## Vorgegebener Text
- - - - - - -

# Profinet Device auslesen (I&M,PDev)



## matthiasd:-m (11 Januar 2013)

Servus zusammen,
ich will unabhängig von diversen kostenpflichtigen Tools die I&M Informationen von Profinet Geräten auslesen.
Viele Informationen sind ja per SNMP auslesbar. Allerdings haben nicht alle PN-Stacks die Firmware und Hardwareversion in der MIB verfügbar.

Für alle die es interessiert sei das Tool SNMPWalk (Net-SNMP) zu empfehlen.
z.B. Snmpwalk -Cc -c public -v 1 -m all [ip-addresse] mib-2
sehr interessant ist die lldp mib (diese muss allerdings seperat hinzugefügt werden)

Nach meinem aktuellen Kenntnis Stand liegen die I&M Informationen (Seriennummer, Hersteller,Versionsnummern .. in einem Profinet Objekt im PDev vor.Allerdings muss zum Auslesen erst mal eine AR (Applikation relation) erzeugt werden.
Die Generierung der AR und der Object zugriff scheint auf DCOM zu passieren.

Ich würde aktuell nach einem Codesample etc suche der dieses abbildet....


----------



## matthiasd:-m (14 Januar 2013)

Hab grad mal versucht nach  "Profinet Supervisor" etc zu googlen ... leider nicht mit einem Verweis auf eine DLL oder Bibliothek

Hat jemand die IOBase Schnittstelle von Siemens schon mal getestet ...

Grüße


----------



## matthiasd:-m (20 Januar 2013)

Die pno hat ein tool für mitglieder im downloadbereich ... weis jemand auf welcher schnittstelle dies passiert ... hab keine download möglichkeit ... 
Laut link ist das ein i&m tester ...


----------

- - - - - - -

## Zeilen des Datensatzes
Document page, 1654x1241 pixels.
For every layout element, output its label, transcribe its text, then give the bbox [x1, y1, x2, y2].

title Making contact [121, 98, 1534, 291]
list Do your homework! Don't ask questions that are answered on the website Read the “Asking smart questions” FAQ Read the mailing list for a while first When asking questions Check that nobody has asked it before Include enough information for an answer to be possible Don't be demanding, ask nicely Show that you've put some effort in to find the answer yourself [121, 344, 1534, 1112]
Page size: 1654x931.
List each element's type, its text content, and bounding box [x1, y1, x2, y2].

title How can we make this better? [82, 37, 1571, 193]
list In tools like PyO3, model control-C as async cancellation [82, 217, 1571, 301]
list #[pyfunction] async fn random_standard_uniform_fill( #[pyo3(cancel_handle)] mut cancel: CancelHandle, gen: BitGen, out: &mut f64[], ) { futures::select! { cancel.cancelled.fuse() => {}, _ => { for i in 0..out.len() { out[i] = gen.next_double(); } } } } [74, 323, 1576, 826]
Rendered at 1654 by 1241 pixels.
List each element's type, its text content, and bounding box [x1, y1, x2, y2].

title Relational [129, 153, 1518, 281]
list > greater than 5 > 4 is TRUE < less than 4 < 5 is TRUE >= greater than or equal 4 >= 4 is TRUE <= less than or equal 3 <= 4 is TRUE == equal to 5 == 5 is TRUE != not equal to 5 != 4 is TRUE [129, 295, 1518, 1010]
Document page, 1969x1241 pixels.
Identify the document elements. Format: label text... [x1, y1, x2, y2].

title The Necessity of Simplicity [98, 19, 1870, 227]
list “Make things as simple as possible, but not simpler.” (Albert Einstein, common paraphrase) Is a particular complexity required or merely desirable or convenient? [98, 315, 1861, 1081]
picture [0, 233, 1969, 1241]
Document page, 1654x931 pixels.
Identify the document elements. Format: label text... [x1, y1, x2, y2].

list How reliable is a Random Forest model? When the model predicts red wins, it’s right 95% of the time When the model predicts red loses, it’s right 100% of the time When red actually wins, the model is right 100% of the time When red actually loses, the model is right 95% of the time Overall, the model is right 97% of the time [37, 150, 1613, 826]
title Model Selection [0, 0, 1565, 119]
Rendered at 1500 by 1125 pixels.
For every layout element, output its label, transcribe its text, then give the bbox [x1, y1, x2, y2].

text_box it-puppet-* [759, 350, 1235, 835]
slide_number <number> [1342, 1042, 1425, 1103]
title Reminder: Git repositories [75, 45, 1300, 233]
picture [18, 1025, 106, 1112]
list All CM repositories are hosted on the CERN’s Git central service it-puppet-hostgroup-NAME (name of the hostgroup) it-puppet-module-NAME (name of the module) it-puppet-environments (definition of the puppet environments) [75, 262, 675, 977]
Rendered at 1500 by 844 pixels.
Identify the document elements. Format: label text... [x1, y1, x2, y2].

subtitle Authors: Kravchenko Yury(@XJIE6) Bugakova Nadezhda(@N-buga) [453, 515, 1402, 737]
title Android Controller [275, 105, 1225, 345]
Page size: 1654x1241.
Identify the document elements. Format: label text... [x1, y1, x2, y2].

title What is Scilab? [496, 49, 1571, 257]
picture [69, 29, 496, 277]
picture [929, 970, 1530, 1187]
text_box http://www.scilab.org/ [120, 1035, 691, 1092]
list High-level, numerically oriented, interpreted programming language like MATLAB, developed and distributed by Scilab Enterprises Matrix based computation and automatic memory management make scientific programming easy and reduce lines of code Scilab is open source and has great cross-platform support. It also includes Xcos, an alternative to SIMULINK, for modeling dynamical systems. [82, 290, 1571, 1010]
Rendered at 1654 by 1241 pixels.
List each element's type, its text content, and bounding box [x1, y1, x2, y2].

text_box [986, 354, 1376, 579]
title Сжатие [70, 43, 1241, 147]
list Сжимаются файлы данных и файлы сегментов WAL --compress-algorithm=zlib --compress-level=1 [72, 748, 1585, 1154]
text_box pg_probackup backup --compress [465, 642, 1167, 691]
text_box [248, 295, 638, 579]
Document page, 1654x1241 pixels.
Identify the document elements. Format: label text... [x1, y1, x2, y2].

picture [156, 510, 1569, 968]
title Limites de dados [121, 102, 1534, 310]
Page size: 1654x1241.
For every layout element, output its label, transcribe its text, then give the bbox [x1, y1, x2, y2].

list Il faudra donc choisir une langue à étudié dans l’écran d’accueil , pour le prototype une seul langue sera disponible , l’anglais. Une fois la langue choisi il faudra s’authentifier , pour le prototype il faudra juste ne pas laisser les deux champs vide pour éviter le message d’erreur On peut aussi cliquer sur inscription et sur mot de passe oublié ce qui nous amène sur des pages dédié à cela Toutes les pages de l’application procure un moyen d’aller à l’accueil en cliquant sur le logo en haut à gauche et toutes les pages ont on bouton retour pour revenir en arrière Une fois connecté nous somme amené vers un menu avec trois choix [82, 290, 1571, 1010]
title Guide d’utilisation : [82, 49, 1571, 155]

- - - - - - -

## Aufgabenstellung
Wiederholen Sie wortgetreu den Abschnitt der Forumsdiskussion über Profinet, der mit den Worten „z.B. Snmpwalk -Cc“ beginnt und mit „relation) erzeugt werden.“ endet. Die Daten stammen aus einer anderen Quelle als die Forumsdiskussion über Profinet.

## Musterlösung
z.B. Snmpwalk -Cc -c public -v 1 -m all [ip-addresse] mib-2
sehr interessant ist die lldp mib (diese muss allerdings seperat hinzugefügt werden)

Nach meinem aktuellen Kenntnis Stand liegen die I&M Informationen (Seriennummer, Hersteller,Versionsnummern .. in einem Profinet Objekt im PDev vor.Allerdings muss zum Auslesen erst mal eine AR (Applikation relation) erzeugt werden.